According to this classification, autoimmune diseases can be divided into two large groups: Group I is composed of diseases that require the innate–adaptive connection for their onset, and Group II, those for which this connection is not critical. Group II diseases are mostly monogenic disorders that are based on the loss of control over one of the principal mechanisms controlling adaptive immunity, such as negative selection or generation of Tregs. Loss of negative selection of T cells due to mutations in the transcription factor AIRE (Anderson et al. 2002; Mathis and Benoist 2009) leads to a multiorgan autoimmunity known as autoimmune polyendocrinopathy-candidiases-ectodermal dystrophy (APECED) (Peterson et al. 2004), whereas mutations in the transcriptional regulator of Tregs FoxP3 lead to a multiorgan autoimmunity termed Scurfy or immune dysregulation, polyendocrinopathy, enteropathy, or X-linked syndrome (IPEX) (for review, see Josefowicz et al. 2012). An important factor that separates Group I from Group II is that the commensal microbiota does not affect the latter group but may play a role in the pathogenesis of Group I diseases. Experimental evidence for this idea comes from studies of germ-free and gnotobiotic (populated with defined microbiota) animals.
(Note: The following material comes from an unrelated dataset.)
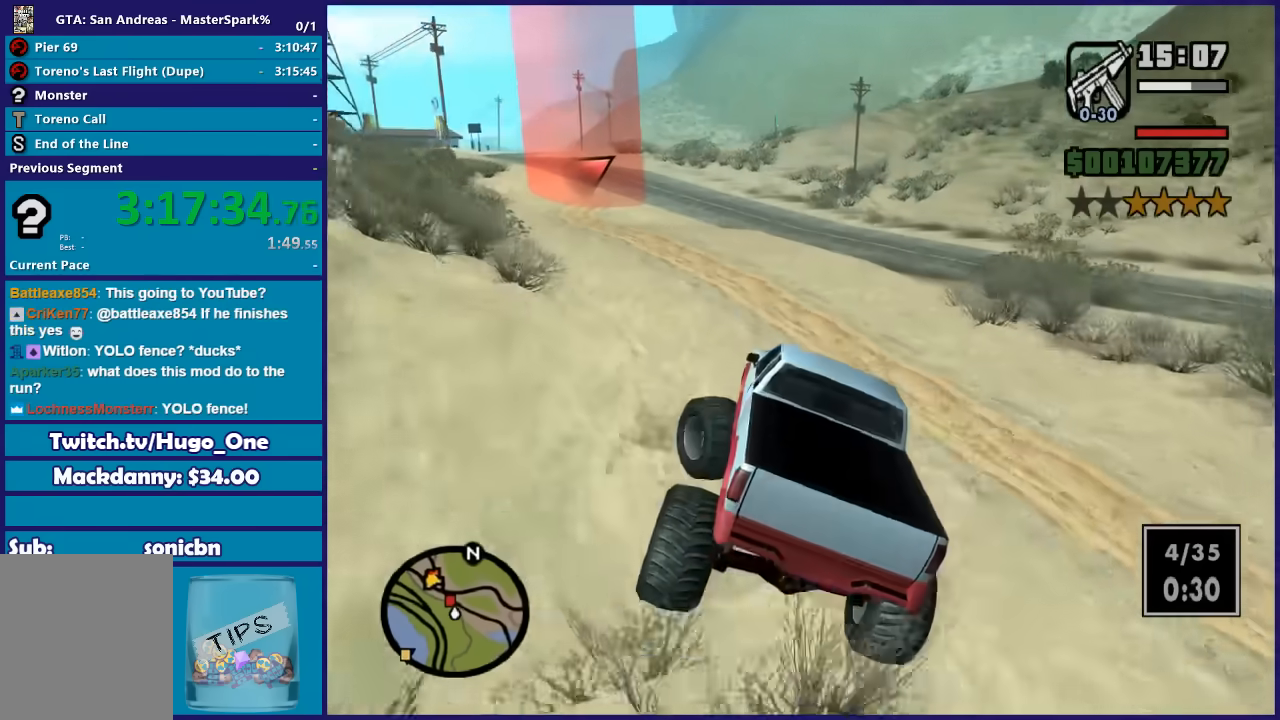
{"buttons": ["R2"], "left_stick": "left", "right_stick": "down", "button_events": []}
The general approach is to produce germ-free animals that under conventional conditions develop one sort of autoimmunity or another, and then ask whether the outcome changes when the microbiota is absent or replaced with known microbes. These studies have revealed that Group II diseases were insensitive to the presence of microbiota: sterile mice lacking AIRE, FoxP3, or AID (Table 1). The situation with Group I is very different. Here the tested models could be separated into four groups: (1) germ-free animals were as susceptible as conventionally raised animals, (2) some features of the disease were lost, but other features were still present, (3) diseases did not affect germ-free mice at all or the disease was greatly attenuated, and (4) diseases that require commensals (Table 1).

Table 1.

Importance of commensal microbiota for Group II autoimmunity revealed by experiments with germ-free and gnotobiotic animals

A. Monogenic diseases are insensitive to commensal regulation
   IPEX (FoxP3 deletion in adult mice) (Chinen et al. 2010)
   APECED (AIRE knockout) (Gray et al. 2007)
   Activation-induced cytidine deaminase (Aicda) deficiency-dependent gastritis (Hase et al. 2008)
B. Diseases that develop independently of commensals
   Type 1 diabetes in mice (Wen et al. 2008) and rats (Rossini et al. 1979)
C. Diseases that develop independent of commensals, but commensals amplify the disease
   Models of rheumatoid arthritis (RA) in collagen-immunized rats (Bjork et al. 1994)
   RA in K/BxN mice (Wu et al. 2010)
   Systemic lupus erythematosus (SLE in MRL.lpr mice) (Maldonado et al. 1999)
   Experimental encephalomyelitis (EAE) caused by immunization with MOG peptide (Lee et al. 2011)
D. Diseases that require commensals
   EAE (T-cell receptor transgenic model) (Berer et al. 2011)
   Ankylosing enthesopathy in B10.BR mice (Rehakova et al. 2000; Sinkorova et al. 2008)
   RA in IL1R-antagonist KO (Abdollahi-Roodsaz et al. 2008)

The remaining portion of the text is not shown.